As far as we known, the MINLP problem in P1 has the special property that when the binary variables ( $δ_{ji}$ ) are fixed, the problem P1 becomes a geometric programming problem P2 with continuous variables ( $P_{ji}^{D}$ , $P_{i}^{C}$ , $P_{Bi}$ ), which can be transformed to a convex problem. In this section, we solve this problem P2 of power allocation on each channel with one D2D pair and one CU. In order to solve power allocation, we convert original problem P1 into problem P2 by assuming the value of $δ_{ji}$ to 1. P2 is a reduced version of Problem P1 by considering only one D2D pair and one CU and the objective is to maximize the total transmission throughput.

\begin{matrix} Π_{ji} = λ W \underset{2}{\log} (1 + \frac{P_{ji}^{D} g_{jj}}{P_{i}^{C} g_{ij} + N_{0}}) \\ + (1 - λ) W \underset{2}{\log} (1 + \frac{P_{ji}^{D} g_{jj}}{P_{Bi} g_{Bj} + N_{0}}) \end{matrix}

(11)

_RAW DATA_
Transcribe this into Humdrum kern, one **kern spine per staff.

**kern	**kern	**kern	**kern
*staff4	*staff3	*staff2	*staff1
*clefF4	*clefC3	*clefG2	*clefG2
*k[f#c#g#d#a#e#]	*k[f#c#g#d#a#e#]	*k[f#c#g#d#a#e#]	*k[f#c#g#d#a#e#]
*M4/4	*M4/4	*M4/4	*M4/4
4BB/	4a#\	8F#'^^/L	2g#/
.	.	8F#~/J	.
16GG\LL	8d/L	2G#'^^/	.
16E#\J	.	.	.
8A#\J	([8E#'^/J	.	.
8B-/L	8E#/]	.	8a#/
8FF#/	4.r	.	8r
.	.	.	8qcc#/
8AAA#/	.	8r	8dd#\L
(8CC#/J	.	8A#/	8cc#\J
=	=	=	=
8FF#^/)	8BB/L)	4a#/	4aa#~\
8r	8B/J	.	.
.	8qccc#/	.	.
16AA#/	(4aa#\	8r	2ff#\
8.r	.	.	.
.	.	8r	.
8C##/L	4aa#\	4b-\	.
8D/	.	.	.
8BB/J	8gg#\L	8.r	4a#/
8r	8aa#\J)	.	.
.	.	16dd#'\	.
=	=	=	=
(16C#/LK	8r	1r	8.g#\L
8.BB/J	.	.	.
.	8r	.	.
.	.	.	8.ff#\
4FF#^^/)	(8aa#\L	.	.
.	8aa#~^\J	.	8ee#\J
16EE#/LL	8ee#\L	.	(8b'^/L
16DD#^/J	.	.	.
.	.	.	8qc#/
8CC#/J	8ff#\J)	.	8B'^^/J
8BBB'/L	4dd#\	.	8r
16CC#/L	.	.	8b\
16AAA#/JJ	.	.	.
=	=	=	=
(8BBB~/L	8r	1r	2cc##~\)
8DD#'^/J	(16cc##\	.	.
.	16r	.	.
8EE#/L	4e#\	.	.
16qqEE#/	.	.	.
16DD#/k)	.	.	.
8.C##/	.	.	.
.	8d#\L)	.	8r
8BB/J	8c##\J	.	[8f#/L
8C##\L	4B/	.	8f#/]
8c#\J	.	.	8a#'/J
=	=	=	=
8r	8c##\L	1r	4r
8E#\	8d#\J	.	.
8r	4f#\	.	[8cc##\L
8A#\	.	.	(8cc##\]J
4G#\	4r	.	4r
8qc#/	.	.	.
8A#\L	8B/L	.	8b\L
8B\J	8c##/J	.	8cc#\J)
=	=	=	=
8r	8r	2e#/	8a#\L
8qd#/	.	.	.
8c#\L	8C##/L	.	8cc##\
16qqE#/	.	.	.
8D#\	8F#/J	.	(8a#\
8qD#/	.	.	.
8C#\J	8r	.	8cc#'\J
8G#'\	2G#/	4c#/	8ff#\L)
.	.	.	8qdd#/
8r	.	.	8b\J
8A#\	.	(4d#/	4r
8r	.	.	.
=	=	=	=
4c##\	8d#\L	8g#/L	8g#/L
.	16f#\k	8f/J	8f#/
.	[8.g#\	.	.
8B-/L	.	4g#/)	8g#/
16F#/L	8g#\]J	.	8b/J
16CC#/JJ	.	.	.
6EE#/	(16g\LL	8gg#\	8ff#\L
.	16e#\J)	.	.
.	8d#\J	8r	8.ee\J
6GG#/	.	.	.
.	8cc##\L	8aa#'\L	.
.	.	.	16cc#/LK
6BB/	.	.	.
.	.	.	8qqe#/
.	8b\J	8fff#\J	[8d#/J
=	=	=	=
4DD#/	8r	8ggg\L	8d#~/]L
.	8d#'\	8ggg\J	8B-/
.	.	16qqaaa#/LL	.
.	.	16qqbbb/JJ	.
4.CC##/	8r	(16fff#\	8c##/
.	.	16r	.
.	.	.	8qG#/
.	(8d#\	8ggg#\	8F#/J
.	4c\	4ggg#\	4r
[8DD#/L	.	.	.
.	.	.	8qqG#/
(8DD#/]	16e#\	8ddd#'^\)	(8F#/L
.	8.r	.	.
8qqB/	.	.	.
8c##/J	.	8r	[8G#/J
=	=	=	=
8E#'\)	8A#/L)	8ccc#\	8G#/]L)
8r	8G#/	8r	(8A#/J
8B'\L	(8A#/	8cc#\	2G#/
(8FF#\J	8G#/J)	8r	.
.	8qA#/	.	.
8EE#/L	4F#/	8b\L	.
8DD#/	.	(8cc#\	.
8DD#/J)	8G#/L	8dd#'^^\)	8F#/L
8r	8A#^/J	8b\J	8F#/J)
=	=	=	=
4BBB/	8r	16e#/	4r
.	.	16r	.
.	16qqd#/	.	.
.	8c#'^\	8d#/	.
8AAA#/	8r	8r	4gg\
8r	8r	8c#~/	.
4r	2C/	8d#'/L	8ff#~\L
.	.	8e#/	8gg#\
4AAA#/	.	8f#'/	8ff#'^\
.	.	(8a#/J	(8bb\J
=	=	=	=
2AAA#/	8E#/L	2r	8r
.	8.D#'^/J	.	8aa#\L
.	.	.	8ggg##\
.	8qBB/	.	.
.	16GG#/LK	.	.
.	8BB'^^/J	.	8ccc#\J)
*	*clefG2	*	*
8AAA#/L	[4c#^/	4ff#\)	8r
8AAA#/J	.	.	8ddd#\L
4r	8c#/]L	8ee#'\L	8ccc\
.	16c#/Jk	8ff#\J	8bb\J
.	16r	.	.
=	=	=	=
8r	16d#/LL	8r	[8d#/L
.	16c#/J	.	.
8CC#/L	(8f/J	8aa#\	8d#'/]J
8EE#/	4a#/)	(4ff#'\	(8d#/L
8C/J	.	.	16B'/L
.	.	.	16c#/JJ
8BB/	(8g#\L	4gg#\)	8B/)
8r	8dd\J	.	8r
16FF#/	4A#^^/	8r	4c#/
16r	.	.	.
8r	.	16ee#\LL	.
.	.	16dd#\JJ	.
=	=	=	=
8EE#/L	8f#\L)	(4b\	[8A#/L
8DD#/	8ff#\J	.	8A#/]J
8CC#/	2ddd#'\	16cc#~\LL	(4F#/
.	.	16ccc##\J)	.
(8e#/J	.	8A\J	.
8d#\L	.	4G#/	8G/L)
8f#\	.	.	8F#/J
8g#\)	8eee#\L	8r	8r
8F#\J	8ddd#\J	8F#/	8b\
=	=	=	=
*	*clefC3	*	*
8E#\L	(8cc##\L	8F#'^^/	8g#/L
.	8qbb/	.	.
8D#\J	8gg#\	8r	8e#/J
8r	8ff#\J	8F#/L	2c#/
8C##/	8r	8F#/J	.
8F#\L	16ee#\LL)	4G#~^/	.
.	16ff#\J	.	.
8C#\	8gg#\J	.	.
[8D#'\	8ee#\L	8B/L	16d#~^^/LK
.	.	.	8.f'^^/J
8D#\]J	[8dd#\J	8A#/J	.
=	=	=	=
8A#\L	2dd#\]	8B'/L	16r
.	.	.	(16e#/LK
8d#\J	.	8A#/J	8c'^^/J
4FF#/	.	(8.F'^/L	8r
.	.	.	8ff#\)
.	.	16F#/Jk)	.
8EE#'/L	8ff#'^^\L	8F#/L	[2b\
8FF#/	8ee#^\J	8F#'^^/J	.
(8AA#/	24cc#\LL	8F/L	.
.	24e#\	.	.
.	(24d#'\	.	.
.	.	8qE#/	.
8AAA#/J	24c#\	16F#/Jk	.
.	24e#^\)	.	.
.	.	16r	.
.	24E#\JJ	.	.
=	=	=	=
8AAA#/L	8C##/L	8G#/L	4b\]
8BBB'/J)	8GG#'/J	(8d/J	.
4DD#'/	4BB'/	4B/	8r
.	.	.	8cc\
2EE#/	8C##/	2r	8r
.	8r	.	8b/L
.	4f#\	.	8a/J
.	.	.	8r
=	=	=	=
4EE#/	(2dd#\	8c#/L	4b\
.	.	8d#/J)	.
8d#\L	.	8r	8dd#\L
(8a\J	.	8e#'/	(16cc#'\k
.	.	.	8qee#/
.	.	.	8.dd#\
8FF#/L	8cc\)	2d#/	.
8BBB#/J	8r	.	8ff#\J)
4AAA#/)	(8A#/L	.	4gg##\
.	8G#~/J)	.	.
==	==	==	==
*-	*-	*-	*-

_INSTRUCTIONS TO FOLLOW_
Write out the part of the power allocation text starting at "As far as we" and ending at "total transmission throughput.".

_RESPONSE TO THIS TASK_
As far as we known, the MINLP problem in P1 has the special property that when the binary variables ( $δ_{ji}$ ) are fixed, the problem P1 becomes a geometric programming problem P2 with continuous variables ( $P_{ji}^{D}$ , $P_{i}^{C}$ , $P_{Bi}$ ), which can be transformed to a convex problem. In this section, we solve this problem P2 of power allocation on each channel with one D2D pair and one CU. In order to solve power allocation, we convert original problem P1 into problem P2 by assuming the value of $δ_{ji}$ to 1. P2 is a reduced version of Problem P1 by considering only one D2D pair and one CU and the objective is to maximize the total transmission throughput.